More than Ready by Cecilia Munoz

More than Ready by Cecilia Munoz

Author:Cecilia Munoz [Muñoz, Cecilia]
Language: eng
Format: epub
Publisher: Basic Books
Published: 2020-04-07T00:00:00+00:00


Find People Who Inspire You

(No Pedestals Allowed)

Once you allow yourself to understand heroes as normal people, and even to see the hero in yourself, it gets easier to see them all around you. When you’re younger, it can be useful to find people with more life experience than you who can serve as mentors, models, and guides. That has remained true for me as I have gotten older, but I also find that I am drawing inspiration from my younger colleagues as well, discovering qualities in them that I aspire to, and finding comfort in knowing that the generations coming up behind me are better than we ever were.

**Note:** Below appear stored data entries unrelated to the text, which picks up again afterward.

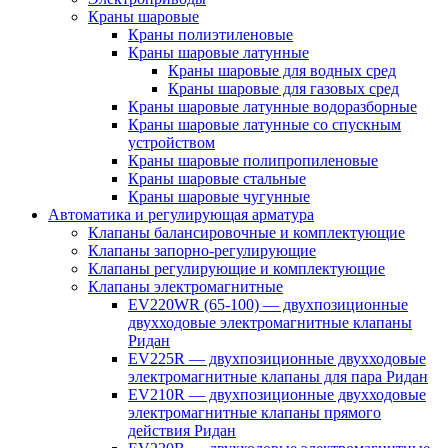
Краны шаровые
Краны полиэтиленовые
Краны шаровые латунные
Краны шаровые для водных сред
Краны шаровые для газовых сред
Краны шаровые латунные водоразборные
Краны шаровые латунные со спускным
устройством
Краны шаровые полипропиленовые
Краны шаровые стальные
Краны шаровые чугунные
Автоматика и регулирующая арматура
Клапаны балансировочные и комплектующие
Клапаны запорно-регулирующие
Клапаны регулирующие и комплектующие
Клапаны электромагнитные
EV220WR (65-100) — двухпозиционные
двухходовые электромагнитные клапаны
Ридан
EV225R — двухпозиционные двухходовые
электромагнитные клапаны для пара Ридан
EV210R — двухпозиционные двухходовые
электромагнитные клапаны прямого
действия Ридан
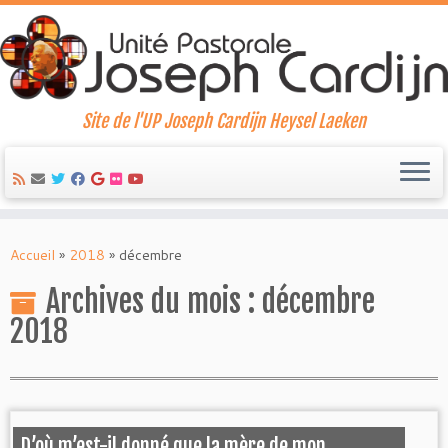
Site de l'UP Joseph Cardijn Heysel Laeken
Skip
to
Accueil
»
2018
»
décembre
content
Archives du mois :
décembre
2018
D’où m’est-il donné que la mère de mon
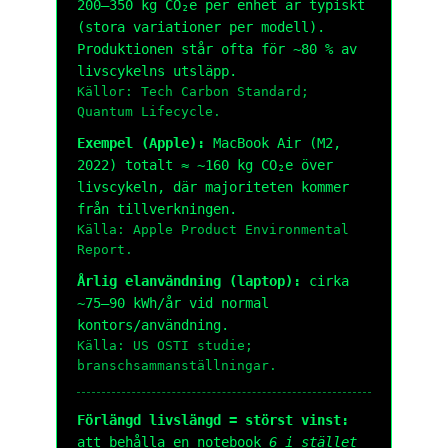
200–350 kg CO₂e
per enhet är typiskt
(stora variationer per modell).
Produktionen står ofta för ~80 % av
livscykelns utsläpp.
Källor: Tech Carbon Standard;
Quantum Lifecycle.
Exempel (Apple):
MacBook Air (M2,
2022) totalt ≈
~160 kg CO₂e
över
livscykeln, där majoriteten kommer
från tillverkningen.
Källa: Apple Product Environmental
Report.
Årlig elanvändning (laptop):
cirka
~75–90 kWh/år
vid normal
kontors/användning.
Källa: US OSTI studie;
branschsammanställningar.
Förlängd livslängd = störst vinst:
att behålla en notebook
6 i stället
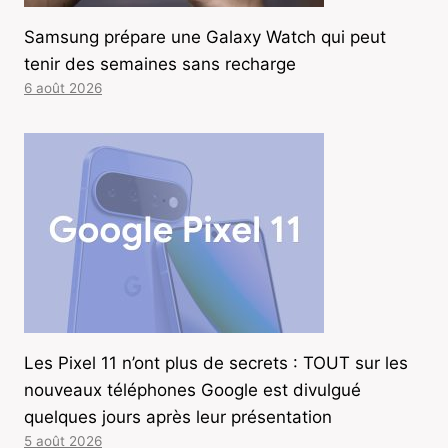
Samsung prépare une Galaxy Watch qui peut
tenir des semaines sans recharge
6 août 2026
Les Pixel 11 n’ont plus de secrets : TOUT sur les
nouveaux téléphones Google est divulgué
quelques jours après leur présentation
5 août 2026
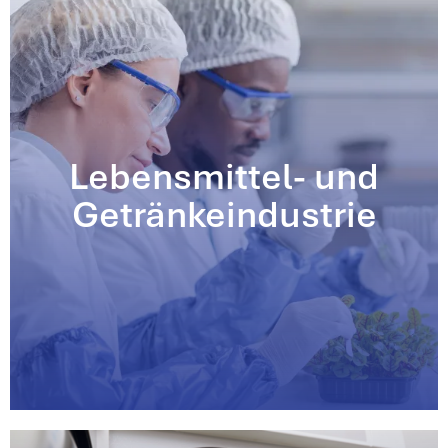
Lebensmittel- und
Getränkeindustrie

Take for example my friend and colleague Lorella Praeli. She was born in Peru, and at the age of two had a devastating accident that left her without a leg. Her parents brought her to the US for treatments and over time decided to make their lives here. From the age of ten she grew up in Connecticut, excelling in school even as she endured bullying because of her ethnicity and her disability. That bullying turned her into an advocate; out of that adversity, she found her voice.

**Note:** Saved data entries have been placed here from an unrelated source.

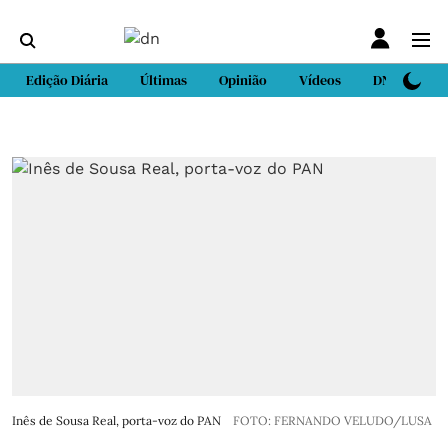
Edição Diária
Últimas
Opinião
Vídeos
DN Sport
Inês de Sousa Real, porta-voz do PAN
FOTO: FERNANDO VELUDO/LUSA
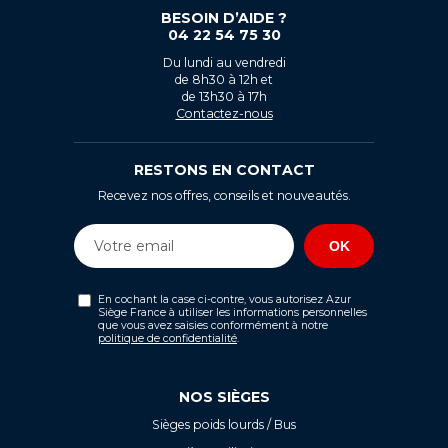
BESOIN D’AIDE ?
04 22 54 75 30
Du lundi au vendredi
de 8h30 à 12h et
de 13h30 à 17h
Contactez-nous
RESTONS EN CONTACT
Recevez nos offres, conseils et nouveautés.
En cochant la case ci-contre, vous autorisez Azur
Siège France à utiliser les informations personnelles
que vous avez saisies conformément à notre
politique de confidentialité
.
NOS SIÈGES
Sièges poids lourds / Bus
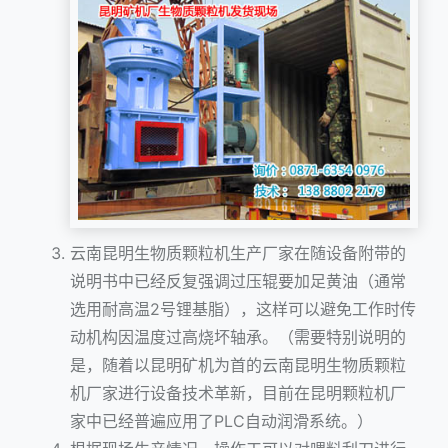
云南昆明生物质颗粒机生产厂家在随设备附带的
说明书中已经反复强调过压辊要加足黄油（通常
选用耐高温2号锂基脂），这样可以避免工作时传
动机构因温度过高烧坏轴承。（需要特别说明的
是，随着以昆明矿机为首的云南昆明生物质颗粒
机厂家进行设备技术革新，目前在昆明颗粒机厂
家中已经普遍应用了PLC自动润滑系统。）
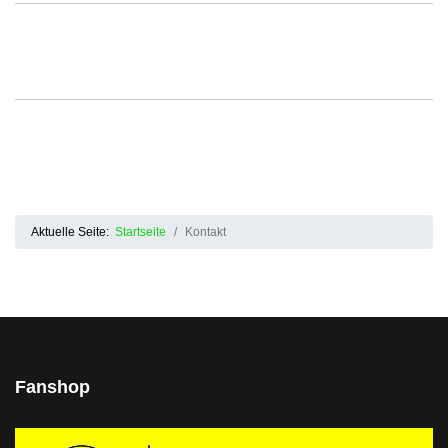
Aktuelle Seite:
Startseite
Kontakt
Fanshop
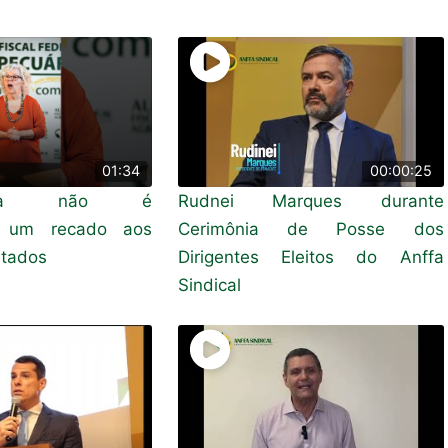
01:34
00:00:25
doria não é
Rudnei Marques durante
: um recado aos
Cerimônia de Posse dos
tados
Dirigentes Eleitos do Anffa
Sindical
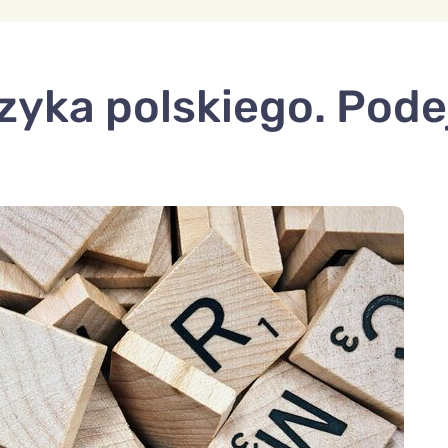
ęzyka polskiego. Pod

I got to know Lorella when she was a young advocate for United We Dream, the organization that brings together immigrants like her, who came to the US as children, grew up here, and often didn’t learn that they were not Americans until they tried to get a driver’s license or apply to college. Her job involved holding the Obama administration’s feet to the fire, making sure we were doing everything we could to pass an immigration reform bill or adopt other policies that protected Dreamers and other immigrants. I suppose that means we could have felt like adversaries, because she was pushing, and I was often the administration representative being pushed. But we both wanted the same things, respected each other, and understood that although each of us played very different roles in the conversation about immigration policy, each of our roles was important. If we worked together, we could make progress. I grew to admire Lorella as someone who could be true to herself and to the community she was serving, while also being strategic and tactical, doing everything she can to get to the result she is after for the people she serves. Her compass is set; you can see it.

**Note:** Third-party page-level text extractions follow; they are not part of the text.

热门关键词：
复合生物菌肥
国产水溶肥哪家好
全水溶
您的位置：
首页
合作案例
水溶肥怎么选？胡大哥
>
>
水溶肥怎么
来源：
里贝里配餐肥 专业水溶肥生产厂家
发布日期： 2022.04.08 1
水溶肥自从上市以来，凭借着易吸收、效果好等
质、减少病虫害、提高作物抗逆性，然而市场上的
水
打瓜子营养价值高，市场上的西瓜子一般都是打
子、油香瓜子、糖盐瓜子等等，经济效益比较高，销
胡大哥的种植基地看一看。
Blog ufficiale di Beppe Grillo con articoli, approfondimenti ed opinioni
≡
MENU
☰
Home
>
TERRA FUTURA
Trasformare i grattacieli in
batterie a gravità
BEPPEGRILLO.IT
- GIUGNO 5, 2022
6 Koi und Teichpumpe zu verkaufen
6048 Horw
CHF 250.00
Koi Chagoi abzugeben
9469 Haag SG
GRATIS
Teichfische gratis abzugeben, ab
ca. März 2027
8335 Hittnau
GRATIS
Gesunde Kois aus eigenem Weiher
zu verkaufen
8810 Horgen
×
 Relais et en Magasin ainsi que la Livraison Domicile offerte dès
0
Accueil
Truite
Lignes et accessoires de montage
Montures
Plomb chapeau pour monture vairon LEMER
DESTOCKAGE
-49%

Lorella’s talents were so visible that Hillary Clinton chose her to lead the Latino vote program for her presidential campaign. This put her into the tough world of politics at the very highest level, where she had to work at breakneck speed, make herself heard and understood by campaign veterans who knew a lot about politics but didn’t always know what she knew about her own community, and stay true to her compass. Had the Clinton campaign succeeded, Lorella would likely have landed a significant job in the new administration. Instead, after doing extraordinary work for the campaign, she joined the staff of the ACLU, where she led their immigration policy and campaigns team at a challenging time.